It’s not easy, being a copper, right now. Boris Johnson’s much-vaunted claim in 2019 that his Conservative government would magic up 20,000 more police officers somehow forgot to mention that by 2017, absolute numbers were 22,000 lower than they had been in 2008. Two years after Johnson’s announcement, fewer than 9000 more officers had actually been added. The force is still undermanned.
In addition, the profession as a whole has an image problem, particularly when it comes to issues of race. Chris Kaba was fatally shot in London by a Metropolitan police officer on 5th September. He is one of thirty five Black men who have been killed either in police custody or after contact with the police since 2011. Among ethnic minority Britons, trust in the police force is falling precipitously.

Trust in the police has fallen amongst ethnic minority Britons | YouGov
At the same time, people are reeling under an unprecedented cost of living crisis which will see one in four of us living in poverty. The risk of civil unrest is rising.
For a service that polices by consent, this is a troubling, potentially explosive state of affairs.
Against this background, BBC Three drops its new behind-the-scenes series, Fresh Cops,on Sunday 25 September. The four-parter follows some of Leicestershire Police’s youngest recruits on the frontline, as they start out on their careers.
The timing could hardly be better.
Leicester
Leicester is a city of some 330,000 people. The Leicestershire force serves a population of nearly half a million across the city and the wider, often remote rural area. In the city itself, more than half of the residents are not white British and nearly 40% are Asian.

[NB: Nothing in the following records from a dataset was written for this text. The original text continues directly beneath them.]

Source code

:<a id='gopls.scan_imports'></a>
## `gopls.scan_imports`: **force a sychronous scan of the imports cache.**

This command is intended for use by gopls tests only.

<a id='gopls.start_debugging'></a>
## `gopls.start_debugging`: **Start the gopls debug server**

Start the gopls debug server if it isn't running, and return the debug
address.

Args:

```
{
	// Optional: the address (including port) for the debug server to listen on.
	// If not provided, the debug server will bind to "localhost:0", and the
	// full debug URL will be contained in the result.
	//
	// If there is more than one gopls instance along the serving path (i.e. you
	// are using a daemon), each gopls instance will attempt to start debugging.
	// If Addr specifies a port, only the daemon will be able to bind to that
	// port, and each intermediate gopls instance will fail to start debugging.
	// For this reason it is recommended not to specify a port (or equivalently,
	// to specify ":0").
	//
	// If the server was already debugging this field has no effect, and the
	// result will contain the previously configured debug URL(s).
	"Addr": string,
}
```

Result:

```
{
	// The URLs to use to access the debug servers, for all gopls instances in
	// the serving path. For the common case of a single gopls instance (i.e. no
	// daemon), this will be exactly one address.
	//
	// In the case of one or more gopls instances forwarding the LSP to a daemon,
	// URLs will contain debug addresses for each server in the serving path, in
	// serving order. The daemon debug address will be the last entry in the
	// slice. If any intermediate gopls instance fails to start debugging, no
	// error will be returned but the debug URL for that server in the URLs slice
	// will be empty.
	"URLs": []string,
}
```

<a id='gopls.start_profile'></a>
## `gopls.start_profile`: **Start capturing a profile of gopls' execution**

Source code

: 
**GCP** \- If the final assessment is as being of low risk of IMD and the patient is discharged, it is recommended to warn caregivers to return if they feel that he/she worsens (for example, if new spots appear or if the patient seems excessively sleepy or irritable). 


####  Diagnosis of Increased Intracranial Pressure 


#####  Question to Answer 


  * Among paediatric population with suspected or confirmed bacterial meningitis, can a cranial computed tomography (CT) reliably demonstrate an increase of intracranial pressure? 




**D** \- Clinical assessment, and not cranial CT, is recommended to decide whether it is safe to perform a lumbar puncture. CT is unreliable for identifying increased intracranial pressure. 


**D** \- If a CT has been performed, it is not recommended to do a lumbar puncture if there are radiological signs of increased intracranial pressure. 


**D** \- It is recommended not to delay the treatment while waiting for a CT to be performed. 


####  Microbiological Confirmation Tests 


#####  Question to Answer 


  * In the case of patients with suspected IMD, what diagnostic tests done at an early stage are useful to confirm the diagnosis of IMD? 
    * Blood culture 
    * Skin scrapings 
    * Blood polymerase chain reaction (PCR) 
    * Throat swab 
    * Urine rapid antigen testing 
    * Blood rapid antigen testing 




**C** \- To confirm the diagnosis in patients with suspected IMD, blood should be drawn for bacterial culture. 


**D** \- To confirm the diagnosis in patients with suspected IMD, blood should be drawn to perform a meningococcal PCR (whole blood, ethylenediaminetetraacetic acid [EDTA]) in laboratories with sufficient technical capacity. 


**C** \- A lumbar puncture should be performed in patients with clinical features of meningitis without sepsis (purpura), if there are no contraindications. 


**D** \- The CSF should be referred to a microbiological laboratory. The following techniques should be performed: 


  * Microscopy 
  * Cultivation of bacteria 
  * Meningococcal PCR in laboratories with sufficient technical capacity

In 2019, the make-up of the Leicestershire police force showed a higher proportion of white officers (more than 90%) than the local population and a lower proportion of officers from any other ethnic group. Within the urban area particularly, this disparity must be stark. The majority non-white population of the city is policed by an overwhelmingly white force.

Workforce diversity
Last weekend, areas in the east of Leicester experienced what the police called ‘serious disorder’ between groups of Hindu and Muslim men. To date, 47 men have been arrested. The disorder appeared to have been provoked by a small number of agitators acting on each side.
Sunder Katwala is the director of British Future, an independent thinktank and charity that works with people on issues of integration, immigration, identity and race. He feels that what is needed is “a stronger mobilisation of mainstream voices, both within and across communities, to actively delegitimise the claims of agitators to speak for communities or be defending them.”
The police could be – arguably, should be – at the vanguard of such work. But how realistic is that when trust in the service is so low?
Fresh Cops
And so we come to Fresh Cops. The BBC Three series closely follows a small and diverse band of young officers, working in and around Leicester. The group includes Adam, Leicestershire police’s first Somali recruit and Khadeejah, the force’s first frontline officer to wear the hijab as part of her uniform.
The programme is very sharp, very ‘now’. It’s immersive. There’s no all-knowing narrator just bright neon captions, split frames and pulsing beats. Issues of race are not put front and centre but are obviously part of every day life. Adam apprehends a burglar who turns out to be a victim of modern slavery. Khadeejah tries to interview a battered woman who can’t speak English. At different times, both remark on the importance (and the novelty) of ordinary people seeing police officers that look like them.
By the end of the series, Khadeejah has embarked upon the process of becoming a mentor; she wants to help other young women who join the force. Adam, meanwhile, goes back to east Leicester, to visit his old beat. He’s chuffed to be the city’s first Somali officer and dreams of inspiring others from his area to follow his example. “I look like them, I speak like them. I understand their religion, I understand their culture..it’s about giving back.”
Both of them are trying to change the face of the Leicestershire police force. Time – and perhaps a second series – will tell us whether or not they succeed.
Fresh Cops, episodes 1 and 2, airs on BBC Three on Sunday 25th September, at 9pm. The entire series will be available online.